The aim with budgeting is to be aware of your spending, plan for your expenses¹, and make sure you have enough saved to pursue your goals.
Without a budget, it can be easy for expenses to climb beyond your ability to pay for them. You break out the plastic and before you know it you’ve spent fifty bucks on drinks and appetizers with the gang after work. These habits might leave you with a lot of accumulated debt. Plus, without a budget, you may not be saving for a rainy day, vacation, or your retirement. A budget allows you to enact a strategy to help pursue your goals. But what if you’ve never had a budget? Where should you start? Here’s a quick step-by-step guide on how to get your budgeting habit off the ground!
1. Track your expenses every day
Start by tracking your expenses. Write down everything you buy, including memberships, online streaming services, and subscriptions.

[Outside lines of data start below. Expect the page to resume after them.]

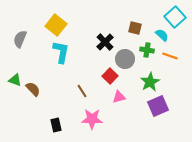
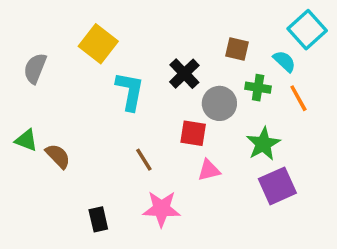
cyan L-shape: (61, 52) -> (130, 91), moved
orange line: (170, 56) -> (298, 98), turned 42
red square: (110, 76) -> (193, 133), turned -35

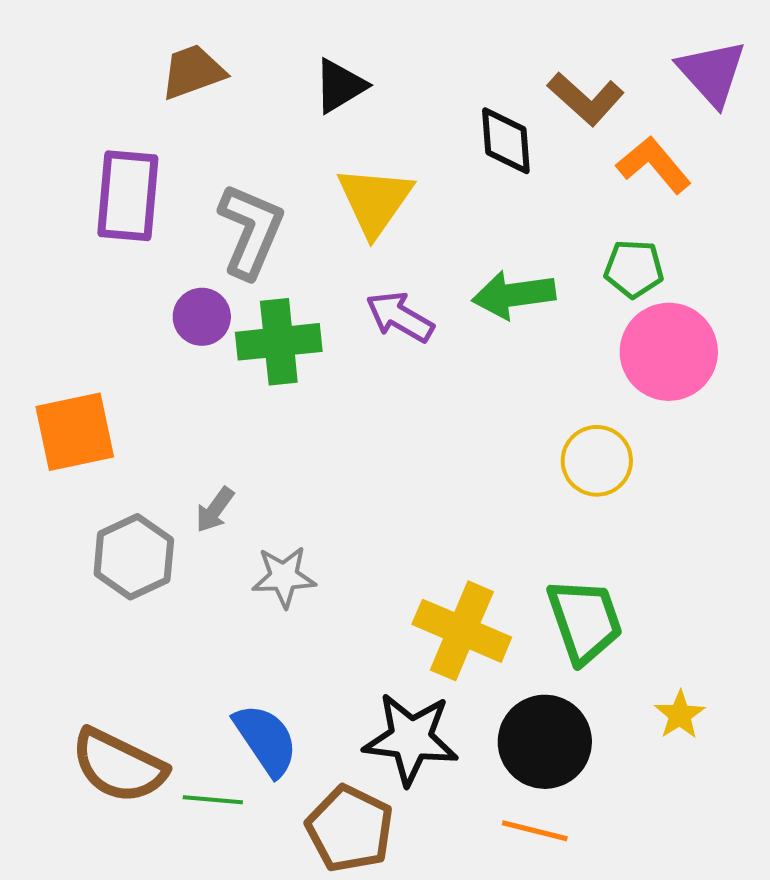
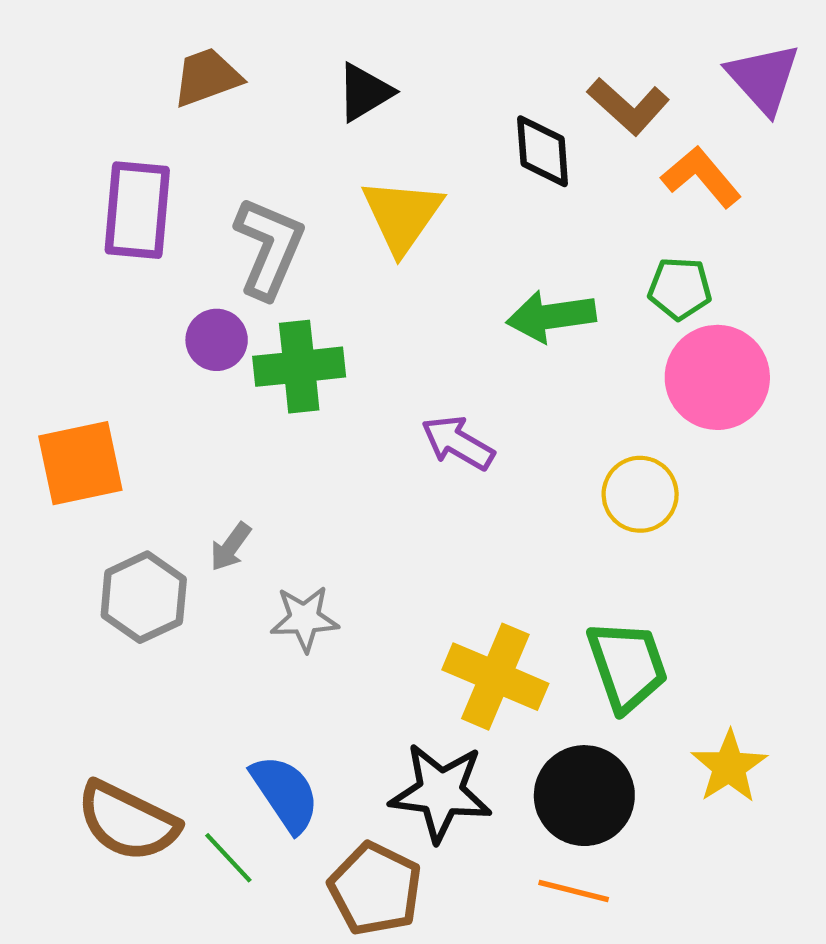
purple arrow: (400, 317) -> (458, 443), moved
yellow star: (680, 715) -> (729, 767), size x1.4
green line: (213, 800) -> (228, 858), turned 42

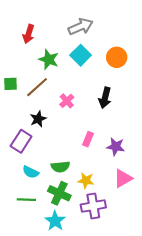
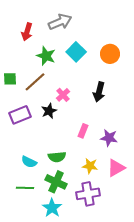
gray arrow: (81, 27) -> (60, 22), moved
black star: (38, 119) -> (49, 111), moved
purple rectangle: (21, 141) -> (20, 115), moved, turned 35
yellow star: (86, 181) -> (90, 166), moved

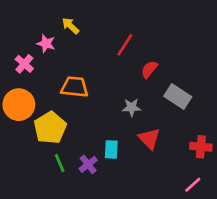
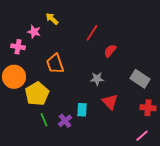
pink cross: (24, 64) -> (18, 47), turned -32
orange trapezoid: (75, 87) -> (55, 64), turned -115
gray rectangle: (178, 96) -> (140, 79), moved

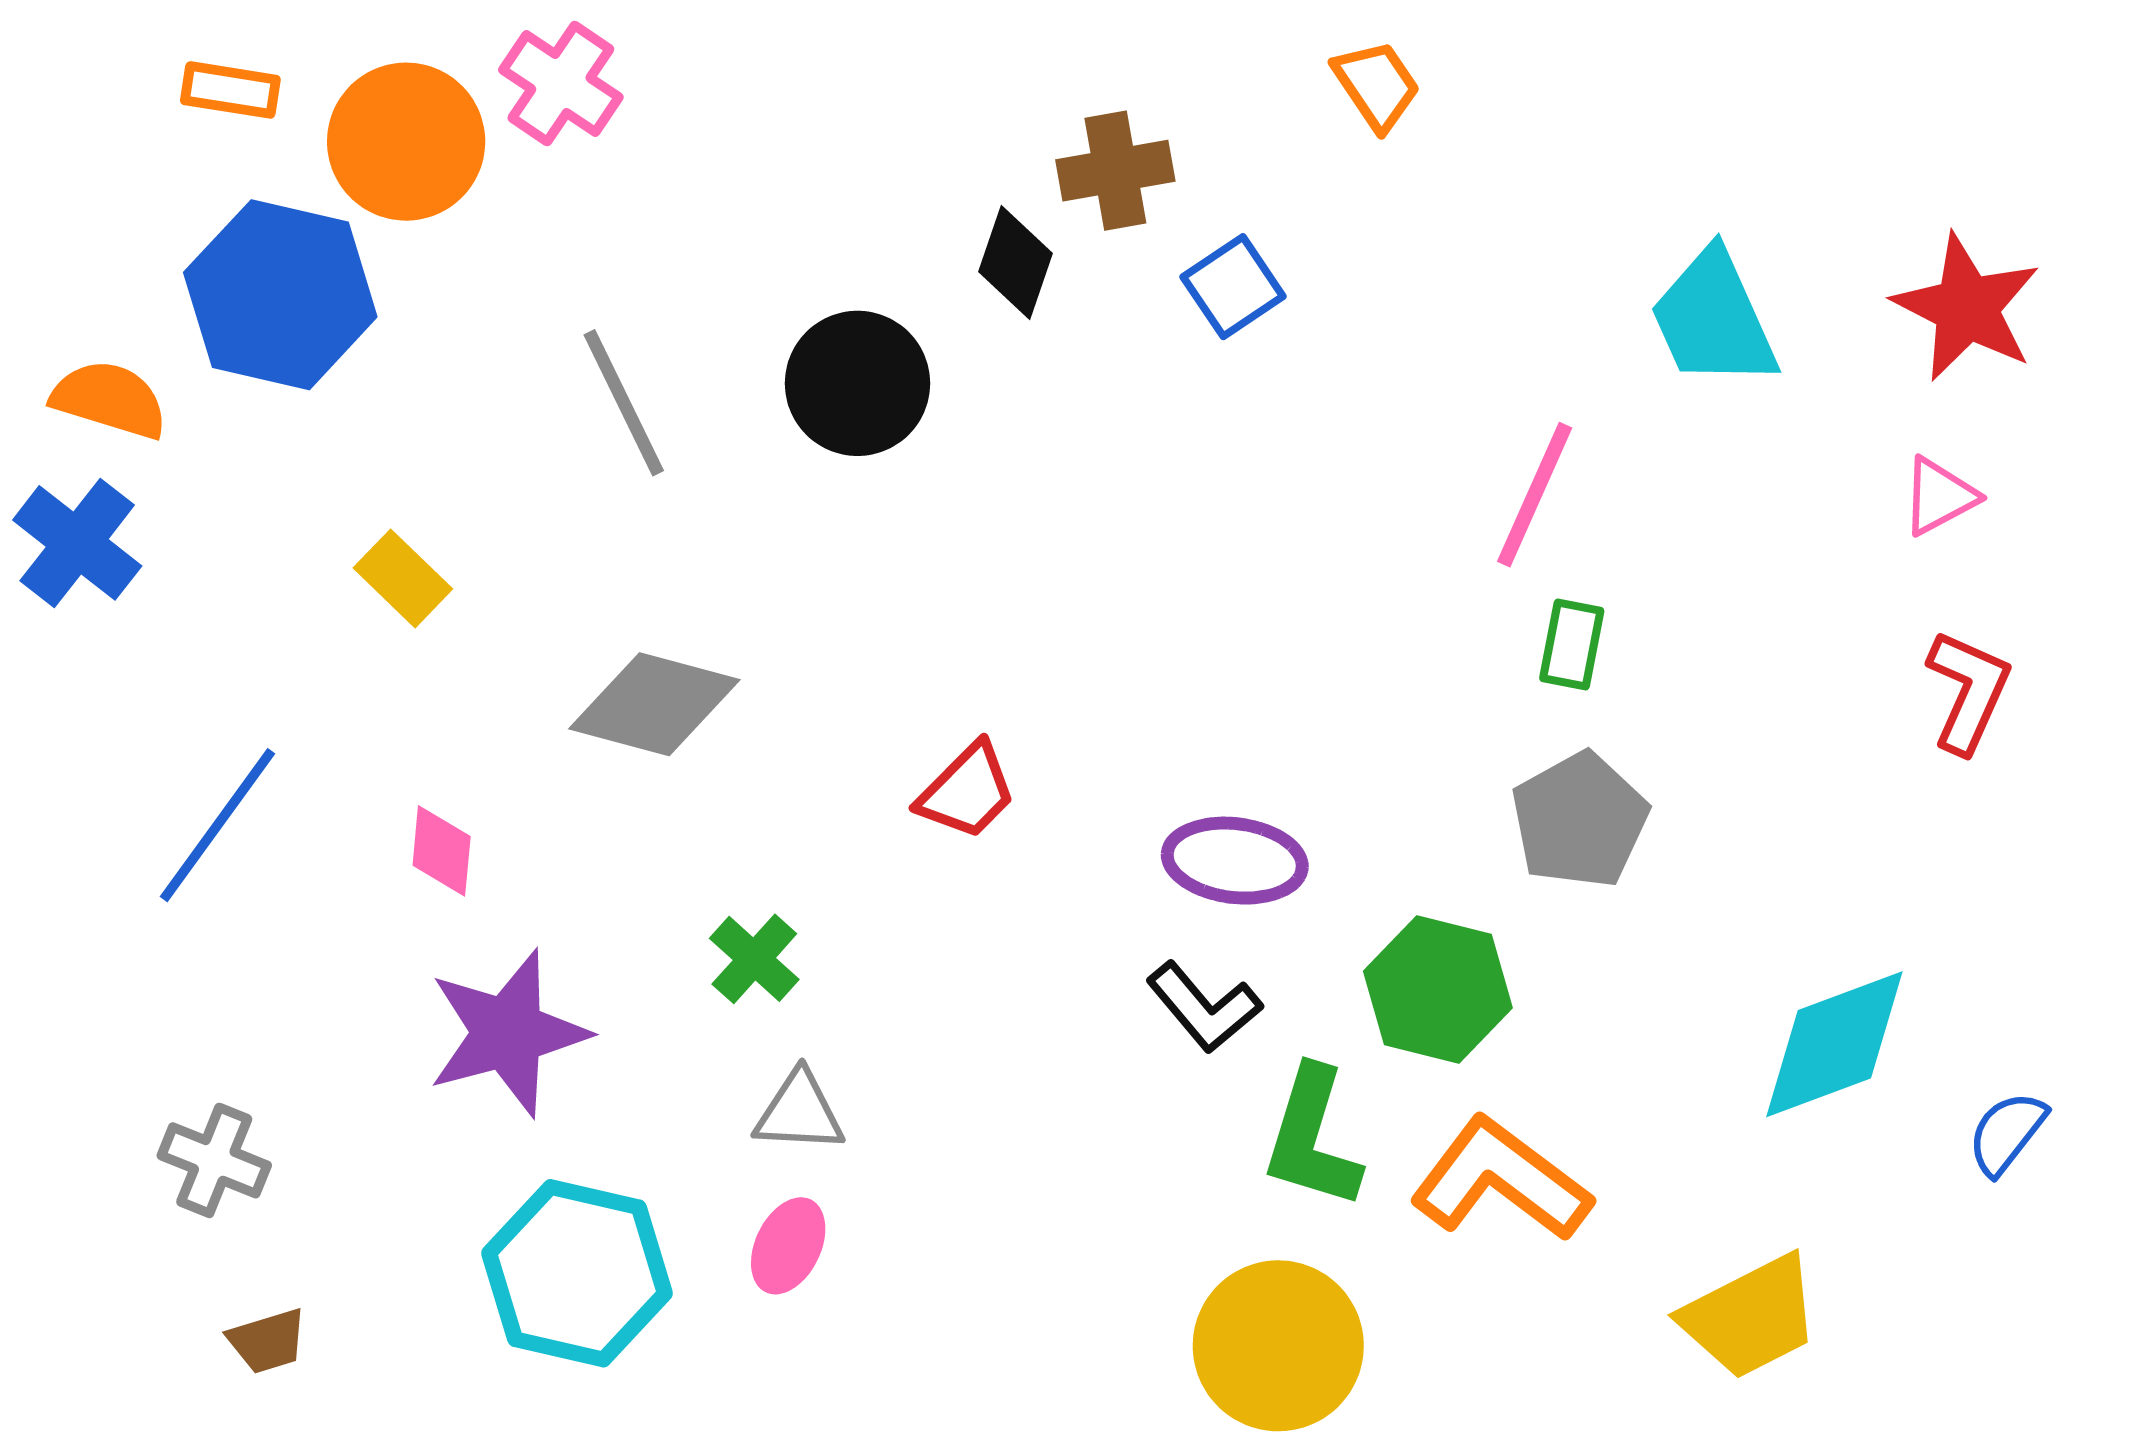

It’s not complicated to do with popular mobile and web applications. You can also buy a small notebook to keep track of each purchase. Even if it’s a small pack of gum from the gas station or a quick coffee at the corner shop, jot it down. Even tiny expenses add up to sizable amounts if not tracked. Keep track of the big stuff too, like your rent and bill payments.
2. Add up expenses every week and develop categories
Once you’ve collected enough data, it’s time to figure out where exactly your paycheck is going. Start with adding up your expenses every week. How much are you spending? What are you spending money on? As you add your spending up, start developing categories. The goal is to organize all your expenses so you can see what you’re spending money on. For example, if you eat out a few times per week, group those expenses under a category called “Eating Out”. Get as general or as specific as you wish. Maybe throwing all your food purchases into one bucket is all you need, or you may want to break it down by location – grocery store, big box store, restaurants, etc.
3. Create a monthly list of expenses
Once you’ve recorded your expenses for a full month, it’s time to create a monthly list. Now you might also have more clarity on how you want to set up your categories. Next, total each category for the month.
4. Adjust your spending as necessary
Compare your total expenses with your income. There are two possible outcomes. You may be spending within your income or spending outside your income. If you’re spending within your income, create a category for savings if you don’t have one. It’s a good idea to create a separate savings category for large future purchases too, like a home or a vacation. If you find you’re spending too much, you may need to cut back spending in some categories. The beauty of a budget is that once you see how much you’re spending, and on what, you’ll be able to strategize where you need to cut back.
5. Keep going
Once you develop the habit of budgeting, it should become part of your routine. You can look forward to working on your savings and developing a retirement strategy, but don’t forget to budget in a little fun too!
¹Jeremy Vohwinkle, “Make a Personal Budget in 6 Steps: A Step-by-Step Guide to Make a Budget,” The Balance (March 6, 2020).